Résumé Exécutif
Un rapport sur l'emploi au Canada en novembre, étonnamment solide, a modifié les attentes en matière de politique monétaire, signalant un marché du travail résilient qui réduit le besoin immédiat de nouvelles baisses de taux. Les données, montrant un taux de chômage tombant à un creux de 16 mois de 6,5 %, placent la Banque du Canada (BdC) en mode d'attente. Cela force une divergence probable avec la Réserve fédérale américaine, qui devrait largement poursuivre son cycle d'assouplissement, ce qui aura des implications significatives pour les marchés des changes et le commerce transfrontalier.
L'événement en détail
Statistique Canada a rapporté l'ajout de 53 600 emplois en novembre, contribuant à un gain robuste de 180 600 postes sur trois mois. Ce chiffre a largement dépassé les prévisions des analystes et a fourni des preuves claires d'un rebond économique national après les pertes d'emplois de l'été. La baisse du taux de chômage à 6,5 % souligne la force sous-jacente du marché du travail. Cette performance suggère que l'économie canadienne absorbe les précédentes réductions agressives des taux de la BdC – totalisant 275 points de base – sans surchauffe, mais avec suffisamment d'élan pour repousser les appels à des stimuli supplémentaires.
Implications pour le marché
En réponse aux chiffres d'emploi solides, le consensus du marché s'est fermement orienté vers le maintien par la Banque du Canada de son taux au jour le jour à 2,25 % lors de sa prochaine décision du 10 décembre. Selon les économistes interrogés par Reuters, de nouvelles baisses de taux ne sont pas anticipées avant au moins 2027. Cela marque un pivot politique significatif, mettant fin à l'un des cycles d'assouplissement les plus agressifs parmi les banques centrales du G10.
L'effet principal sur le marché est le potentiel de divergence de politique avec la Réserve fédérale américaine. La Fed étant évaluée à 80-85 % de probabilité d'une baisse de 25 points de base dans une fourchette de 3,50-3,75 %, le différentiel de taux d'intérêt entre les États-Unis et le Canada devrait se réduire. Un tel scénario est généralement favorable au dollar canadien (CAD), car une BdC stable apparaît comparativement plus hawkish qu'une Fed dovish. Les traders se concentreront désormais sur le langage de la BdC concernant l'activité du marché du logement et l'endettement des ménages, qui commencent à réagir aux coûts d'emprunt plus bas.

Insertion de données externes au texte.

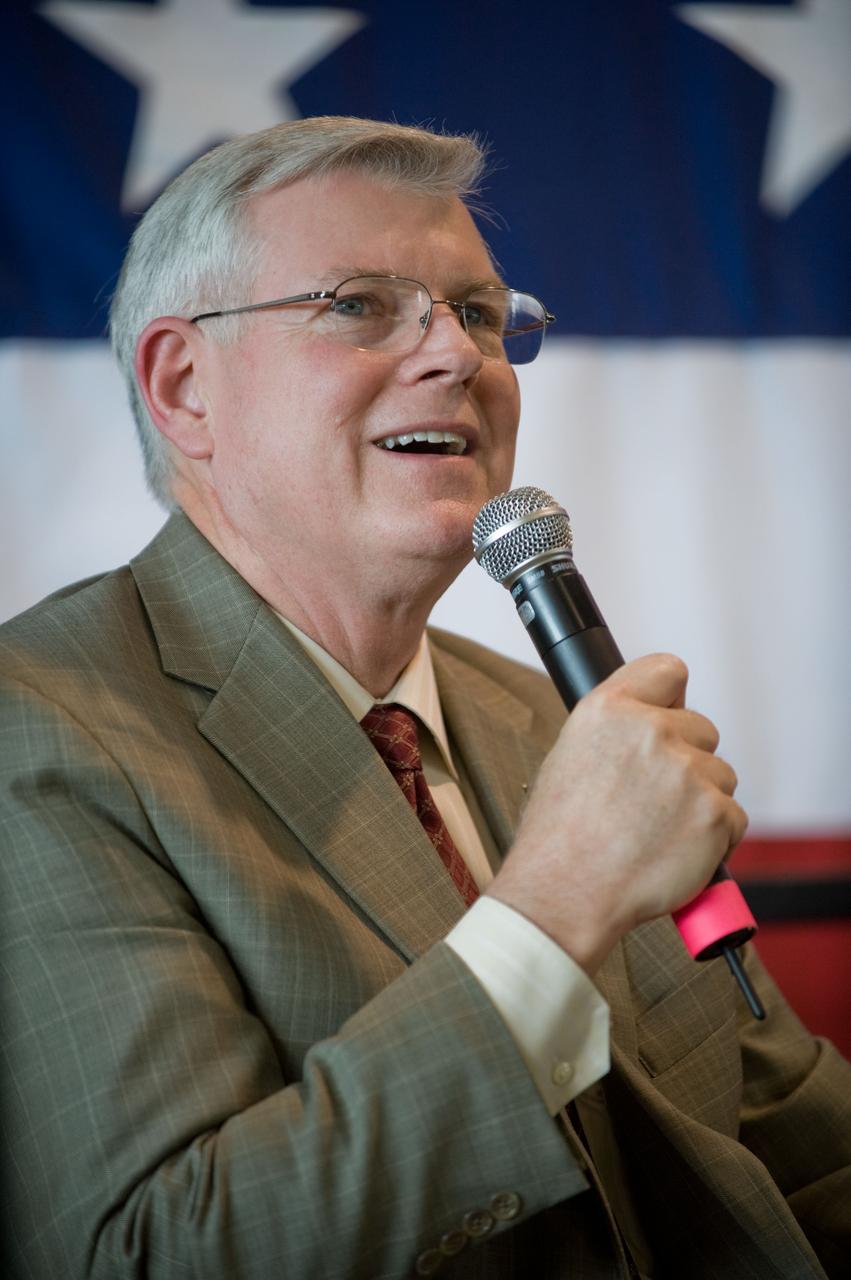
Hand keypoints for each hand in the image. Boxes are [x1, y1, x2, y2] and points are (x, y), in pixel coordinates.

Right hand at [487, 654, 747, 973]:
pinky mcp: (715, 813)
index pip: (668, 671)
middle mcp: (651, 730)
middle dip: (688, 761)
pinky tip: (674, 852)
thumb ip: (617, 730)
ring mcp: (687, 771)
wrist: (565, 894)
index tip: (669, 715)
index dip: (671, 698)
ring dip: (701, 801)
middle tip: (652, 801)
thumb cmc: (559, 836)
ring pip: (720, 775)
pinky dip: (714, 838)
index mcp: (609, 708)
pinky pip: (733, 817)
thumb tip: (655, 722)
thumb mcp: (570, 755)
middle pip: (702, 729)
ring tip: (657, 833)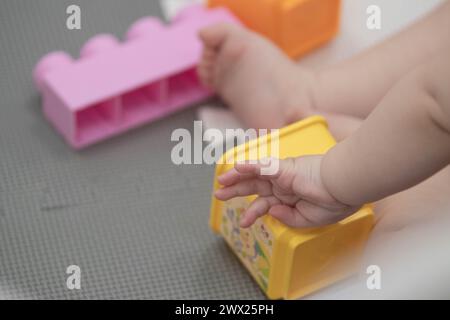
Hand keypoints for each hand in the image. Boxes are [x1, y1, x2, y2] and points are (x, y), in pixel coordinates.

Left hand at [214, 155, 359, 227]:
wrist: (346, 189)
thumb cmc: (333, 202)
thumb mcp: (307, 220)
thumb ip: (287, 217)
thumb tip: (270, 212)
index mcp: (289, 197)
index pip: (265, 202)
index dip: (253, 212)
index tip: (243, 223)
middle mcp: (283, 185)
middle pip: (254, 187)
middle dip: (236, 190)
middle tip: (219, 195)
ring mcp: (282, 176)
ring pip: (254, 175)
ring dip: (236, 177)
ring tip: (220, 182)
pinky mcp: (284, 168)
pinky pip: (263, 166)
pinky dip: (249, 166)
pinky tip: (236, 168)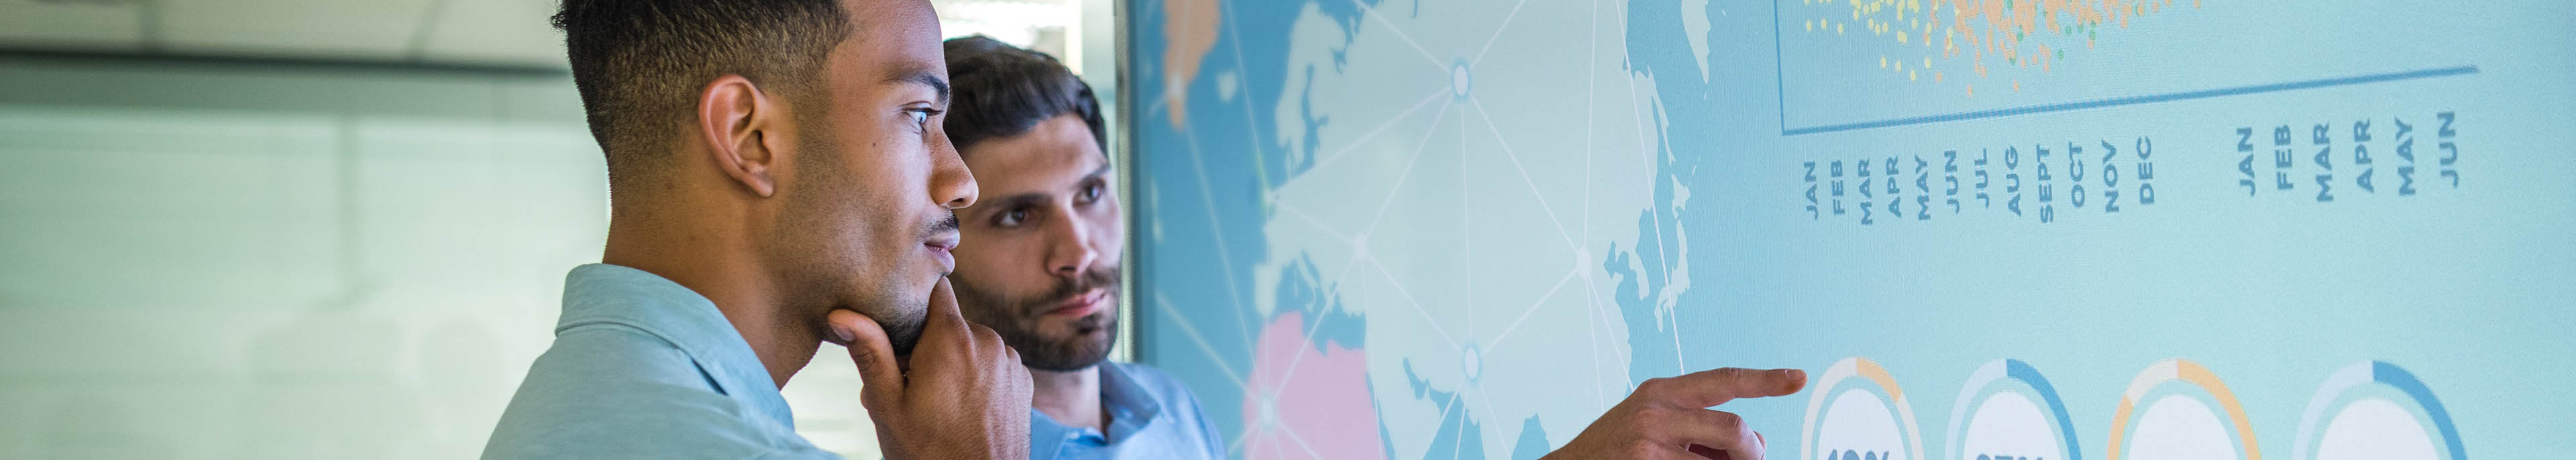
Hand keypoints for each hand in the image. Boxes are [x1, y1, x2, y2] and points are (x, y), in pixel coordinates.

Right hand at [829, 278, 1032, 459]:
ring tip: (933, 403)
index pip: (935, 288)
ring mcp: (1010, 360)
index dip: (914, 302)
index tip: (900, 327)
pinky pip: (993, 364)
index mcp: (951, 338)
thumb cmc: (930, 451)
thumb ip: (870, 353)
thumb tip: (843, 314)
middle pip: (949, 323)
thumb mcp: (889, 405)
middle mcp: (988, 340)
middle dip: (926, 346)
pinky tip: (963, 408)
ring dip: (952, 363)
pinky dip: (977, 377)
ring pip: (972, 345)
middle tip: (905, 385)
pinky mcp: (1023, 380)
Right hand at [1541, 367, 1807, 459]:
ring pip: (1721, 459)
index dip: (1766, 379)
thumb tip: (1755, 440)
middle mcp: (1656, 409)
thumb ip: (1699, 427)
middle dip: (1751, 452)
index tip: (1799, 378)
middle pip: (1734, 428)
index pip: (1724, 379)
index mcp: (1661, 391)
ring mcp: (1649, 441)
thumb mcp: (1651, 426)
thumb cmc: (1613, 452)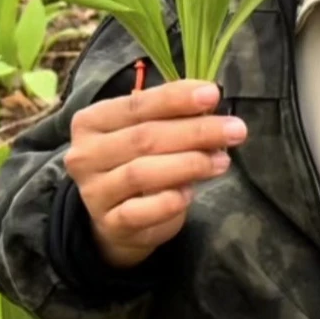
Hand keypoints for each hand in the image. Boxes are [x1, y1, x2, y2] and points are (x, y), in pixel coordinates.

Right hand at [65, 80, 246, 268]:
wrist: (118, 219)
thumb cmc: (138, 161)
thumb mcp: (148, 131)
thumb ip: (172, 117)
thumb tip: (210, 102)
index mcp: (92, 121)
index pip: (136, 105)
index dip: (176, 98)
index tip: (213, 94)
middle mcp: (86, 154)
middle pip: (144, 137)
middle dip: (195, 131)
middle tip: (234, 129)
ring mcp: (94, 192)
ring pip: (142, 172)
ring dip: (189, 164)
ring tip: (222, 161)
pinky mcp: (110, 224)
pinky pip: (140, 211)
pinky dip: (168, 202)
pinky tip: (190, 193)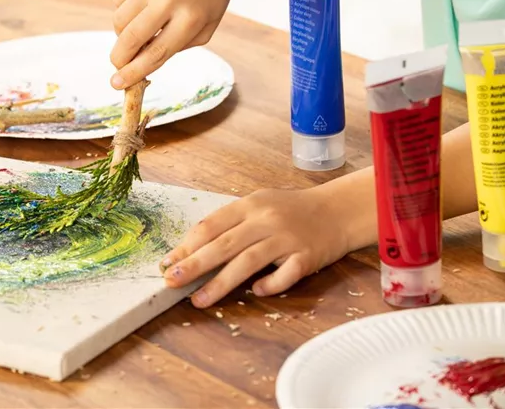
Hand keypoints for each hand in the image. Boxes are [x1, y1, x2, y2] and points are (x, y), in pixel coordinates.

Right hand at [110, 0, 239, 89]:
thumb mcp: (206, 25)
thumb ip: (177, 46)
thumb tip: (140, 62)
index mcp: (192, 17)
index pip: (156, 53)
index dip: (134, 72)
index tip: (117, 84)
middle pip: (132, 38)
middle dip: (119, 58)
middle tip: (117, 65)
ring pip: (120, 19)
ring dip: (122, 33)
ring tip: (138, 28)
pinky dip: (124, 9)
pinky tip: (140, 4)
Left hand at [160, 187, 358, 307]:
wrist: (337, 210)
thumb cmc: (291, 210)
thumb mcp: (258, 205)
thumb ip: (230, 224)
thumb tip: (192, 250)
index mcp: (249, 205)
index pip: (211, 226)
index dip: (186, 245)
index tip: (167, 262)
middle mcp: (265, 220)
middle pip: (223, 244)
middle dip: (194, 264)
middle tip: (171, 281)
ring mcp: (286, 238)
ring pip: (247, 262)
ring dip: (220, 283)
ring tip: (199, 300)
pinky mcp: (306, 256)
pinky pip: (284, 275)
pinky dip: (269, 285)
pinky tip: (256, 292)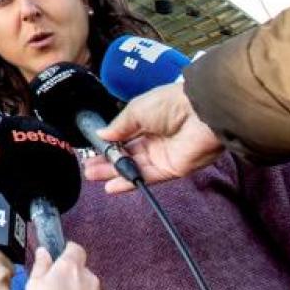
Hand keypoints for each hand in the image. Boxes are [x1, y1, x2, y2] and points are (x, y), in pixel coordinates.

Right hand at [84, 84, 223, 193]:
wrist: (201, 114)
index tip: (92, 148)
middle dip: (106, 160)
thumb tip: (102, 134)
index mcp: (148, 119)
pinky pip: (146, 177)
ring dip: (112, 172)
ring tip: (92, 176)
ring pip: (133, 166)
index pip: (123, 134)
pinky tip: (111, 186)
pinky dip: (128, 182)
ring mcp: (162, 155)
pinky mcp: (170, 169)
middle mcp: (154, 137)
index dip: (108, 142)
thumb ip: (118, 126)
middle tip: (88, 167)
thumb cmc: (173, 103)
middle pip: (126, 153)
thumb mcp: (136, 109)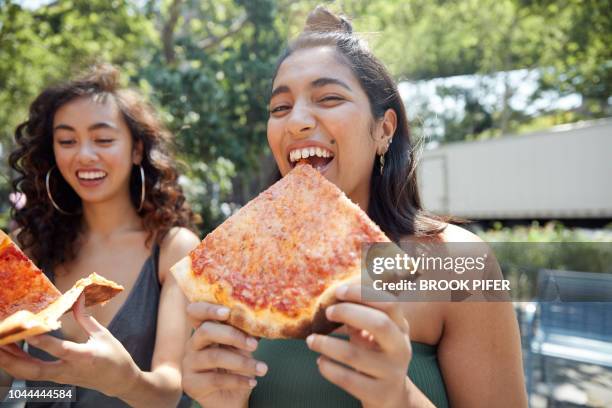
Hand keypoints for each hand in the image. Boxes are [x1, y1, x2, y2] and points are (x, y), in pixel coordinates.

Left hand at [0, 295, 139, 397]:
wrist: (119, 381)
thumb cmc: (114, 356)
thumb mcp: (103, 334)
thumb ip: (85, 318)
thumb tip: (77, 297)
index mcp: (84, 357)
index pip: (59, 350)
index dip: (42, 341)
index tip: (28, 331)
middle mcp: (68, 370)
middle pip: (35, 370)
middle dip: (13, 359)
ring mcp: (61, 377)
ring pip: (29, 375)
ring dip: (11, 362)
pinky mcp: (57, 379)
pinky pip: (33, 374)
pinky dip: (18, 364)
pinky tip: (9, 353)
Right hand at [182, 302, 266, 407]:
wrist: (232, 398)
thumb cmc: (237, 368)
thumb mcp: (243, 347)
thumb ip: (244, 332)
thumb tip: (259, 320)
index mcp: (204, 330)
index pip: (196, 312)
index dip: (208, 309)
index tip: (227, 312)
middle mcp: (193, 344)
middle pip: (205, 331)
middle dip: (232, 335)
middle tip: (254, 345)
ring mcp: (189, 363)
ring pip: (214, 356)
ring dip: (242, 362)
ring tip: (262, 368)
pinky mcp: (191, 383)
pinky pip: (215, 379)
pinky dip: (238, 380)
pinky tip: (252, 382)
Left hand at [306, 283, 416, 407]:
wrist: (391, 396)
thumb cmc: (377, 355)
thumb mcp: (376, 334)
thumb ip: (361, 315)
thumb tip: (334, 300)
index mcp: (401, 328)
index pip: (389, 303)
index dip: (363, 294)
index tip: (338, 291)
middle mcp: (401, 349)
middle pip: (379, 324)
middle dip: (348, 312)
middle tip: (327, 312)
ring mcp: (392, 373)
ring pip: (354, 354)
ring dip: (326, 343)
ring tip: (311, 340)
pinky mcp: (379, 394)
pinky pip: (347, 379)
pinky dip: (328, 368)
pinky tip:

Les analystes financiers et les économistes s'accordent à dire que la BdC est maintenant dans une pause prolongée. Le consensus, tel qu'il ressort des sondages récents, indique que la principale préoccupation de la banque centrale passera de la stimulation de la croissance à la surveillance des effets de ses précédentes baisses, en particulier sur l'inflation et le secteur du logement. La banque a signalé qu'elle est en mode dépendant des données, et le rapport sur l'emploi de novembre est le point de données le plus significatif suggérant que l'économie ne nécessite pas d'assouplissement supplémentaire. Toute orientation future devrait renforcer une approche prudente et attentiste, repoussant les attentes du marché selon lesquelles la BdC suivrait chaque mouvement de la Fed.
Contexte plus large
La décision de la Banque du Canada intervient au cours d'une semaine charnière pour les marchés mondiaux, avec la Réserve fédérale américaine, la Banque de réserve d'Australie et la Banque nationale suisse qui tiennent également des réunions de politique. La position de la BdC est renforcée par ses données nationales, tandis que la Fed fait face à une image plus complexe. La confiance des consommateurs américains est tombée à un creux de 17 mois, selon Gallup, et les intentions de dépenses de vacances ont enregistré une baisse record. Cependant, d'autres indicateurs comme les faibles demandes hebdomadaires d'allocations de chômage et les fortes ventes du Black Friday présentent un récit contradictoire. Ce contexte mondial d'une inflation modérée mais toujours persistante donne aux banques centrales une marge de manœuvre limitée. La capacité de la BdC à marquer une pause basée sur des fondamentaux nationaux solides souligne une désynchronisation croissante de la politique monétaire du G10, où la santé économique nationale, plutôt que les tendances mondiales, devient le principal moteur des décisions de taux.